Every line that contains "case" must be located and copied from the data.

### Dataset records
§
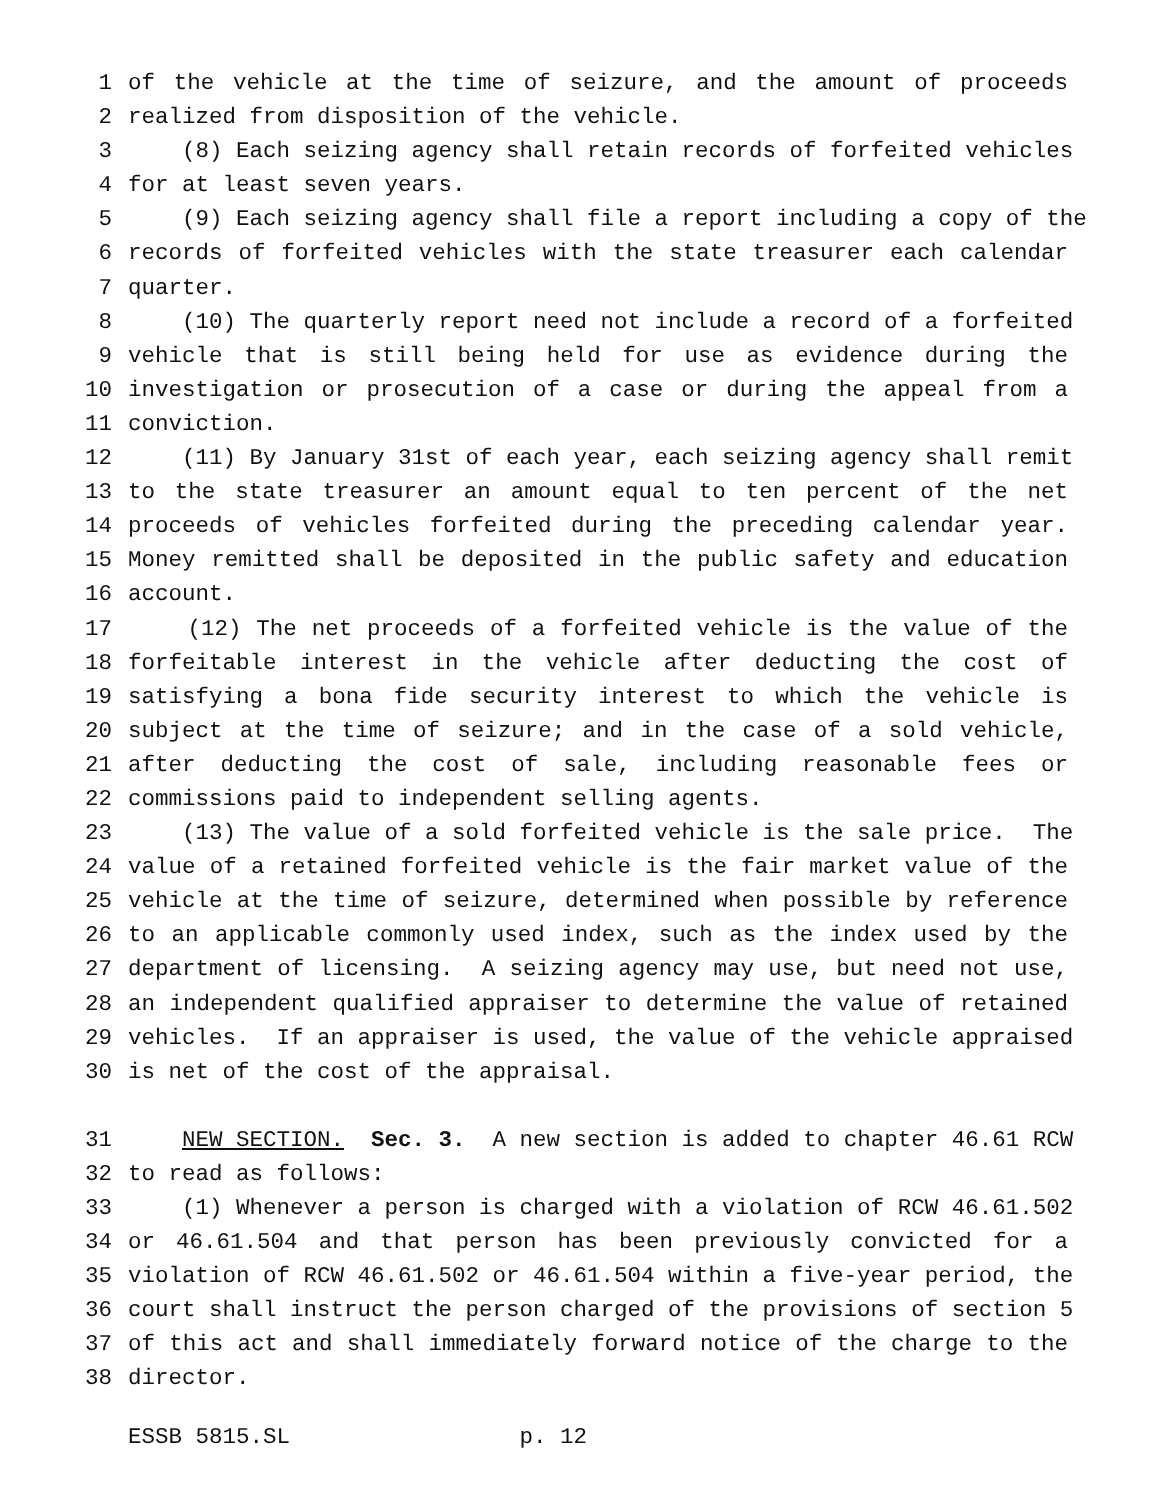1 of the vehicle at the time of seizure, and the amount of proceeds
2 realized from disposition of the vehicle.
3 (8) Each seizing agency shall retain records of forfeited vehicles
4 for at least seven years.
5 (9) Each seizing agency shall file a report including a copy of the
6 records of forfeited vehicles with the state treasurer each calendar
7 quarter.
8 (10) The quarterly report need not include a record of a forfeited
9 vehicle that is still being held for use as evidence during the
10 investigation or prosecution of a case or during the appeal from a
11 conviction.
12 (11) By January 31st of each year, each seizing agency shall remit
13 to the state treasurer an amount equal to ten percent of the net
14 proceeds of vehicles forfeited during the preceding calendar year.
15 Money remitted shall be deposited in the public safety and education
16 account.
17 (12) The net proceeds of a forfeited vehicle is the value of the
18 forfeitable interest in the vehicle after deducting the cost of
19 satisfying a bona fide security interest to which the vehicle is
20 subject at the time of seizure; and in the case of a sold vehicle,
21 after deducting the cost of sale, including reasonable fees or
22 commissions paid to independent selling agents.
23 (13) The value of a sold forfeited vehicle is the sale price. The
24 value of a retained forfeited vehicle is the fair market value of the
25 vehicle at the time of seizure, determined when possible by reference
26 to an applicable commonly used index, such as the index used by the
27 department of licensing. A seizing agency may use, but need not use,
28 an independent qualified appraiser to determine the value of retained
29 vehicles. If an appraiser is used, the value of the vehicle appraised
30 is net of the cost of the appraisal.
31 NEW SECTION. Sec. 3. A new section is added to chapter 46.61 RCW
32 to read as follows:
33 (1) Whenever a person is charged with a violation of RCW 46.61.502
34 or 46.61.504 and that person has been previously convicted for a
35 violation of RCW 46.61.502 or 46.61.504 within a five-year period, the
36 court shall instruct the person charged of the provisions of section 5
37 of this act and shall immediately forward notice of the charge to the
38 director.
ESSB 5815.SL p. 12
§
### Expected output
10 investigation or prosecution of a case or during the appeal from a
20 subject at the time of seizure; and in the case of a sold vehicle,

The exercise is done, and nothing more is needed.